== Required action ==
The answer must consist solely of the lines from the start of the records through the line containing "- **RxJS y Signals**", restated word for word, with no pictures.

== Records supplied ==

+ + +

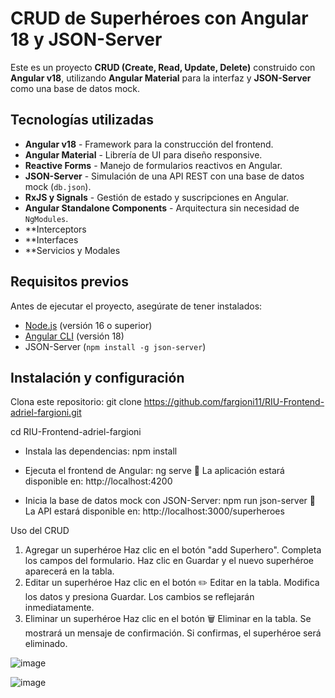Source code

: #  CRUD de Superhéroes con Angular 18 y JSON-Server

Este es un proyecto **CRUD (Create, Read, Update, Delete)** construido con **Angular v18**, utilizando **Angular Material** para la interfaz y **JSON-Server** como una base de datos mock.

##  Tecnologías utilizadas

- **Angular v18** - Framework para la construcción del frontend.
- **Angular Material** - Librería de UI para diseño responsive.
- **Reactive Forms** - Manejo de formularios reactivos en Angular.
- **JSON-Server** - Simulación de una API REST con una base de datos mock (`db.json`).
- **RxJS y Signals** - Gestión de estado y suscripciones en Angular.
- **Angular Standalone Components** - Arquitectura sin necesidad de `NgModules`.
- **Interceptors
- **Interfaces
- **Servicios y Modales
  
##  Requisitos previos

Antes de ejecutar el proyecto, asegúrate de tener instalados:

- [Node.js](https://nodejs.org/) (versión 16 o superior)
- [Angular CLI](https://angular.io/cli) (versión 18)
- JSON-Server (`npm install -g json-server`)

##  Instalación y configuración

Clona este repositorio:
git clone https://github.com/fargioni11/RIU-Frontend-adriel-fargioni.git

cd RIU-Frontend-adriel-fargioni

* Instala las dependencias:
 npm install

* Ejecuta el frontend de Angular:
 ng serve
🔹 La aplicación estará disponible en: http://localhost:4200

* Inicia la base de datos mock con JSON-Server:
 npm run json-server
🔹 La API estará disponible en: http://localhost:3000/superheroes

Uso del CRUD
1. Agregar un superhéroe
Haz clic en el botón "add Superhero".
Completa los campos del formulario.
Haz clic en Guardar y el nuevo superhéroe aparecerá en la tabla.
2. Editar un superhéroe
Haz clic en el botón ✏️ Editar en la tabla.
Modifica los datos y presiona Guardar.
Los cambios se reflejarán inmediatamente.
3. Eliminar un superhéroe
Haz clic en el botón 🗑️ Eliminar en la tabla.
Se mostrará un mensaje de confirmación.
Si confirmas, el superhéroe será eliminado.


![image](https://github.com/user-attachments/assets/ac33be9b-55d7-4178-ae48-f9ef1fb3a55c)

![image](https://github.com/user-attachments/assets/3da80337-ca93-45ba-9c73-3ceb44a47803)


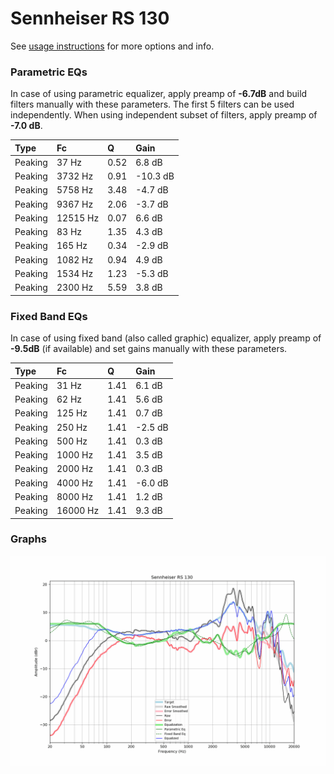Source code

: # Sennheiser RS 130
See [usage instructions](https://github.com/jaakkopasanen/AutoEq#usage) for more options and info.

### Parametric EQs
In case of using parametric equalizer, apply preamp of **-6.7dB** and build filters manually
with these parameters. The first 5 filters can be used independently.
When using independent subset of filters, apply preamp of **-7.0 dB**.

| Type    | Fc       |    Q | Gain     |
|:--------|:---------|:-----|:---------|
| Peaking | 37 Hz    | 0.52 | 6.8 dB   |
| Peaking | 3732 Hz  | 0.91 | -10.3 dB |
| Peaking | 5758 Hz  | 3.48 | -4.7 dB  |
| Peaking | 9367 Hz  | 2.06 | -3.7 dB  |
| Peaking | 12515 Hz | 0.07 | 6.6 dB   |
| Peaking | 83 Hz    | 1.35 | 4.3 dB   |
| Peaking | 165 Hz   | 0.34 | -2.9 dB  |
| Peaking | 1082 Hz  | 0.94 | 4.9 dB   |
| Peaking | 1534 Hz  | 1.23 | -5.3 dB  |
| Peaking | 2300 Hz  | 5.59 | 3.8 dB   |

### Fixed Band EQs
In case of using fixed band (also called graphic) equalizer, apply preamp of **-9.5dB**
(if available) and set gains manually with these parameters.

| Type    | Fc       |    Q | Gain    |
|:--------|:---------|:-----|:--------|
| Peaking | 31 Hz    | 1.41 | 6.1 dB  |
| Peaking | 62 Hz    | 1.41 | 5.6 dB  |
| Peaking | 125 Hz   | 1.41 | 0.7 dB  |
| Peaking | 250 Hz   | 1.41 | -2.5 dB |
| Peaking | 500 Hz   | 1.41 | 0.3 dB  |
| Peaking | 1000 Hz  | 1.41 | 3.5 dB  |
| Peaking | 2000 Hz  | 1.41 | 0.3 dB  |
| Peaking | 4000 Hz  | 1.41 | -6.0 dB |
| Peaking | 8000 Hz  | 1.41 | 1.2 dB  |
| Peaking | 16000 Hz | 1.41 | 9.3 dB  |

### Graphs
![](./Sennheiser%20RS%20130.png)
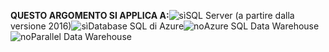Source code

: <Token>**QUESTO ARGOMENTO SI APPLICA A:**![sì](../includes/media/yes.png)SQL Server (a partire dalla versione 2016)![sì](../includes/media/yes.png)Database SQL di Azure![no](../includes/media/no.png)Azure SQL Data Warehouse![no](../includes/media/no.png)Parallel Data Warehouse </Token>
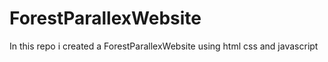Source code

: # ForestParallexWebsite
In this repo i created a ForestParallexWebsite using html css and javascript
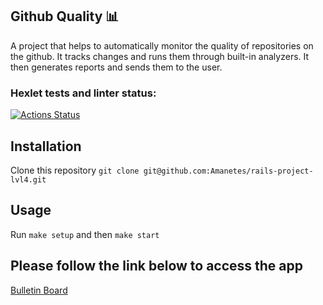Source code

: ## Github Quality 📊
A project that helps to automatically monitor the quality of repositories on the github. It tracks changes and runs them through built-in analyzers. It then generates reports and sends them to the user.

### Hexlet tests and linter status:
[![Actions Status](https://github.com/Amanetes/rails-project-lvl4/workflows/hexlet-check/badge.svg)](https://github.com/Amanetes/rails-project-lvl4/actions)

## Installation

Clone this repository `git clone git@github.com:Amanetes/rails-project-lvl4.git`

## Usage

Run `make setup` and then `make start`

## Please follow the link below to access the app
[Bulletin Board](https://amanetes-github-quality.herokuapp.com/ "The chase is better than the catch.")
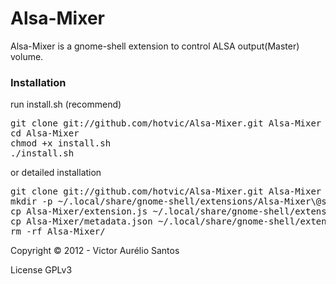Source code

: Alsa-Mixer
==========
Alsa-Mixer is a gnome-shell extension to control ALSA output(Master) volume.

<h3> Installation </h3>
run install.sh (recommend)
<pre>
git clone git://github.com/hotvic/Alsa-Mixer.git Alsa-Mixer
cd Alsa-Mixer
chmod +x install.sh
./install.sh
</pre>
or detailed installation
<pre>
git clone git://github.com/hotvic/Alsa-Mixer.git Alsa-Mixer
mkdir -p ~/.local/share/gnome-shell/extensions/Alsa-Mixer\@so-dicas.info
cp Alsa-Mixer/extension.js ~/.local/share/gnome-shell/extensions/Alsa-Mixer\@so-dicas.info/
cp Alsa-Mixer/metadata.json ~/.local/share/gnome-shell/extensions/Alsa-Mixer\@so-dicas.info/
rm -rf Alsa-Mixer/
</pre>

Copyright © 2012 - Victor Aurélio Santos

License GPLv3
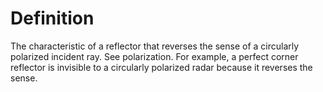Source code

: # Definition

The characteristic of a reflector that reverses the sense of a
circularly polarized incident ray. See polarization. For example, a
perfect corner reflector is invisible to a circularly polarized radar
because it reverses the sense.
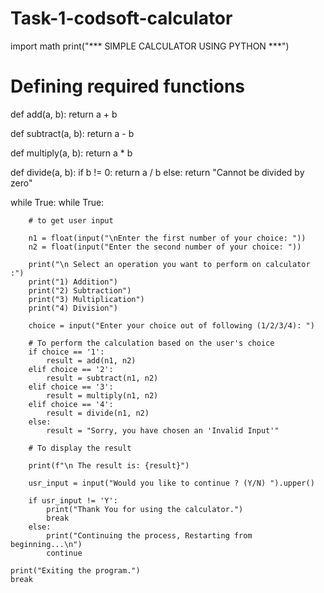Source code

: # Task-1-codsoft-calculator
import math
print("*** SIMPLE CALCULATOR USING PYTHON ***")

# Defining required functions
def add(a, b):
    return a + b

def subtract(a, b):
    return a - b

def multiply(a, b):
    return a * b

def divide(a, b):
    if b != 0:
        return a / b
    else:
        return "Cannot be divided by zero"

while True:
    while True:

        # to get user input

        n1 = float(input("\nEnter the first number of your choice: "))
        n2 = float(input("Enter the second number of your choice: "))

        print("\n Select an operation you want to perform on calculator :")
        print("1) Addition")
        print("2) Subtraction")
        print("3) Multiplication")
        print("4) Division")

        choice = input("Enter your choice out of following (1/2/3/4): ")

        # To perform the calculation based on the user's choice
        if choice == '1':
            result = add(n1, n2)
        elif choice == '2':
            result = subtract(n1, n2)
        elif choice == '3':
            result = multiply(n1, n2)
        elif choice == '4':
            result = divide(n1, n2)
        else:
            result = "Sorry, you have chosen an 'Invalid Input'"

        # To display the result

        print(f"\n The result is: {result}")

        usr_input = input("Would you like to continue ? (Y/N) ").upper()

        if usr_input != 'Y':
            print("Thank You for using the calculator.")
            break
        else:
            print("Continuing the process, Restarting from beginning...\n")
            continue

    print("Exiting the program.")
    break
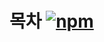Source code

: # 목차 [![npm](https://img.shields.io/badge/%EA%B7%B8%EB%83%A5-%EB%8B%AC%EC%95%84%EB%B3%B8%20%EA%B1%B0-9cf)]()
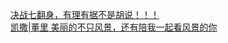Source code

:   
[决战七翻身，有理有据不是胡说！！！](http://www.dianyue.me/archives/039/5nbfwml5hqj1n397/)  
[凯撒|董里 美丽的不只风景，还有陪我一起看风景的你](http://www.dianyue.me/archives/174/n1m7h46uocyt2chf/)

+ + +

== Problem solution ==
Source code

: #  CRUD de Superhéroes con Angular 18 y JSON-Server

Este es un proyecto **CRUD (Create, Read, Update, Delete)** construido con **Angular v18**, utilizando **Angular Material** para la interfaz y **JSON-Server** como una base de datos mock.

##  Tecnologías utilizadas

- **Angular v18** - Framework para la construcción del frontend.
- **Angular Material** - Librería de UI para diseño responsive.
- **Reactive Forms** - Manejo de formularios reactivos en Angular.
- **JSON-Server** - Simulación de una API REST con una base de datos mock (`db.json`).
- **RxJS y Signals** - Gestión de estado y suscripciones en Angular.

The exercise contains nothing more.